Alveolar pressure is the pressure inside the alveolar. when the glottis is open and no air is flowing in or out the pressure is 0 or the same as the atmosphere. As the pleural pressure becomes more negative this acts on the lung wall pulling it outwards to try and counteract this and consequently pulling open the elastic walls of the alveoli. This decreases the alveolar pressure below that of the atmospher allowing the movement of air into the alveoli. The pressure only moves to about 1cmH2O below the atmosphere, but this is sufficient for movement of air. The movement of air in makes the alveolar pressure begin to rise again and as the chest wall begins to relax the alveolar space also contracts further rising the alveolar pressure and therefore moving it above atmospheric pressure (1cmH2O) creating a force for the movement of gases out of the alveolar and into the atmosphere which at that moment has a lower pressure than the alveolar. -1cmH2O allows movement of approx 500ml air into lungs in about 2 seconds and the same amout out in about 2-3 seconds.
What does transpulmonary pressure represent?
Transpulmonary pressure is the difference between the pleural pressure and the alveolar pressure. It represents the elastic forces of the lung that tend to pull in the direction of collapse. It is therefore a measure of recoil pressure.
What is the compliance of the lung?
How much the lung will expand for each increase in transpulmonary pressure (theoretical - as given time for equilibrium to be reached). Compliance in the normal adult lungs (combined) is about 200ml/cmH2O.
What factors determine the compliance of the lungs?
Compliance is determined by
1) the elastic forces of the lung tissue
* Elastin and collagen fibres in the lung parenchyma. Initially in deflated lungs these fibres are kinked and contracted, but as the lungs fill they stretch and exert more elastic force (reducing compliance?)*
2) elastic forces caused by the surface tension of the fluid that lines the inside walls of the alveoli
* The interface between fluid and air creates a surface tension that creates a collapsing pressure thereby decreasing the compliance (for each increase in the transpulmonary pressure the volume will increase by less). This is demonstrated in saline filled lungs which don’t have the fluid air interface and therefore have greater compliance. Further the absence of surfactant which reduces surface tension increases the compliance of the lungs.*
What does this diagram show?
This is a compliance curve demonstrating the increasing lung volume as the transpleural pressure (the difference between the alveolar pressure, -1-+1, and the pleural pressure represented by the increasing negativity of pleural pressure) increases. It demonstrates the difference in the curves between inspiration and expiration.
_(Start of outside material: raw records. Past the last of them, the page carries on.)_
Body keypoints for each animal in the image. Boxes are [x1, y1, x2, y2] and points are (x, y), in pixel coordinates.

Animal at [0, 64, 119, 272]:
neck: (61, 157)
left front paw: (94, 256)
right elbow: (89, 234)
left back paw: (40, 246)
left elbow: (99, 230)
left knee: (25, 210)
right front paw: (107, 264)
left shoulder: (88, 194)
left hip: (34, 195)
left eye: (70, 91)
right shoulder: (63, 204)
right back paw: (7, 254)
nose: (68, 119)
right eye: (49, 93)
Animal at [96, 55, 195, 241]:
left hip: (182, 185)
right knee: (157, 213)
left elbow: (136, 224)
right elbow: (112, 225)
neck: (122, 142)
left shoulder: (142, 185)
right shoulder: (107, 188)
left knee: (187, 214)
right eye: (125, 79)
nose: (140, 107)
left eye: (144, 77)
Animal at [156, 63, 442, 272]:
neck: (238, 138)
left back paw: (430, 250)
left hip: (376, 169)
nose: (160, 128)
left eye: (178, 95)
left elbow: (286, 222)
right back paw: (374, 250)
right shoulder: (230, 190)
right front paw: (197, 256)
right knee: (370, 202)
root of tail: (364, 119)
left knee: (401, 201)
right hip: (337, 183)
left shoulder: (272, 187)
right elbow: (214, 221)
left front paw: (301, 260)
Describe the factors impacting on surface tension in the lung.
Surfactant in the lung produced by type II alveolar epithelial cells (type II pneomocytes). 10% of surface area of alveoli with granular containing lipid inclusions - most important phospholipid dipalmitoylphophatidylcholine, surfactant apoproteins, and calcium ions. The phospholipids dissolve non- uniformly across the surface disrupting the surface tension. this reduces the surface tension to a 12th or half that of pure water.
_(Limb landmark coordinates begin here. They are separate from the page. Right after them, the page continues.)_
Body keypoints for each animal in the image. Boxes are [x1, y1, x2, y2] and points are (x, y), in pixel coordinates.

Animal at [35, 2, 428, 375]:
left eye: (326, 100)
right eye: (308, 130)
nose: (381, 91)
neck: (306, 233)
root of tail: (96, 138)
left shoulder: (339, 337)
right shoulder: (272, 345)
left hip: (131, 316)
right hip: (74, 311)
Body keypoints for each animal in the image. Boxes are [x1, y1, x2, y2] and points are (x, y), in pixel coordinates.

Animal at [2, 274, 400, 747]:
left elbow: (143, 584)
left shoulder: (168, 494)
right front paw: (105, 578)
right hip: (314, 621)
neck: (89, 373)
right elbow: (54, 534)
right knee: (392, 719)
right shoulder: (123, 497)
The pressure in an occluded alveoli is related to the surface tension in the following way:
Pressure = 2*Surface tension/Radius of alveoli.
The reduction in surface tension enables the lungs to be re-expanded after each expiration. Reduced radius of the alveoli also increases pressure.
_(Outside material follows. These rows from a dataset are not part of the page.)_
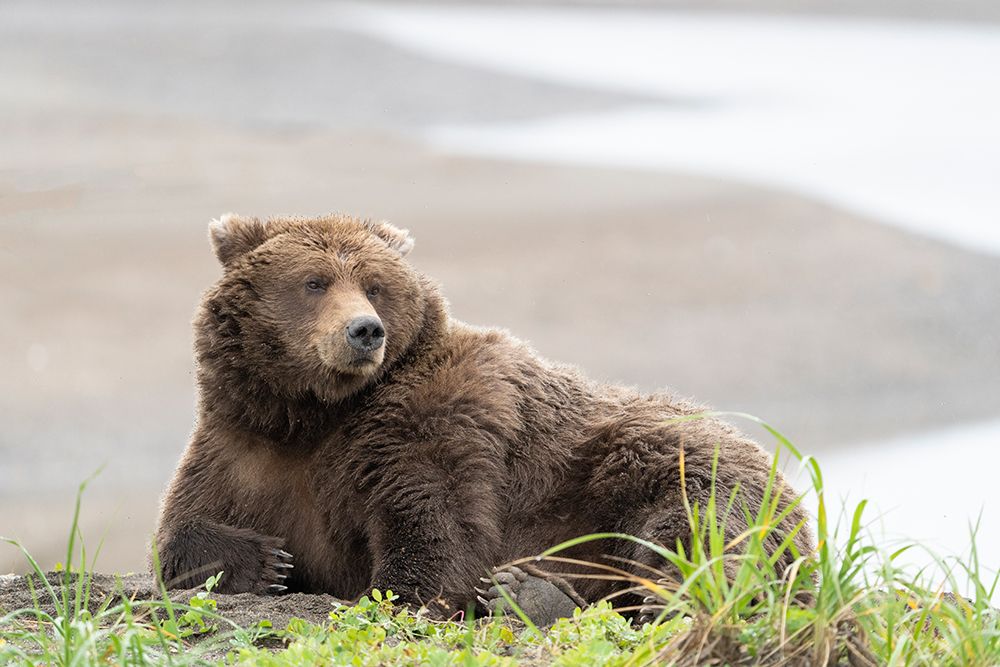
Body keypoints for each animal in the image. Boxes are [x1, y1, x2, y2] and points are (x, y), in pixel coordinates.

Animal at [154, 213, 813, 624]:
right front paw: (264, 559)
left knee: (699, 530)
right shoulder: (244, 444)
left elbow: (435, 536)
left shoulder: (432, 423)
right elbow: (181, 530)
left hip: (670, 462)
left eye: (374, 283)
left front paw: (390, 595)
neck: (319, 413)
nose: (365, 330)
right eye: (313, 281)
Respiratory distress syndrome of the newborn - due to combination of surfactant not produced till 6th-7th month of gestation and alveoli size a quarter of adults. Surfactant given and positive pressure breathing may be required.
What is the compliance of the lungs and the thoracic cage combined?
Tested in the lungs of a totally relaxed or paralysed person - total compliance is about half the compliance of the lungs alone - 110ml/cmH2O. At extremes of expansion and compression can be even further reduced
What are the components of the work of breathing?
- Compliance or elastic work to overcome the chest elastic forces
- Tissue resistance work to overcome the viscosity of the lung and chest wall structures.
- Airway resistance work - overcome airway resistance to movement of air into the lungs.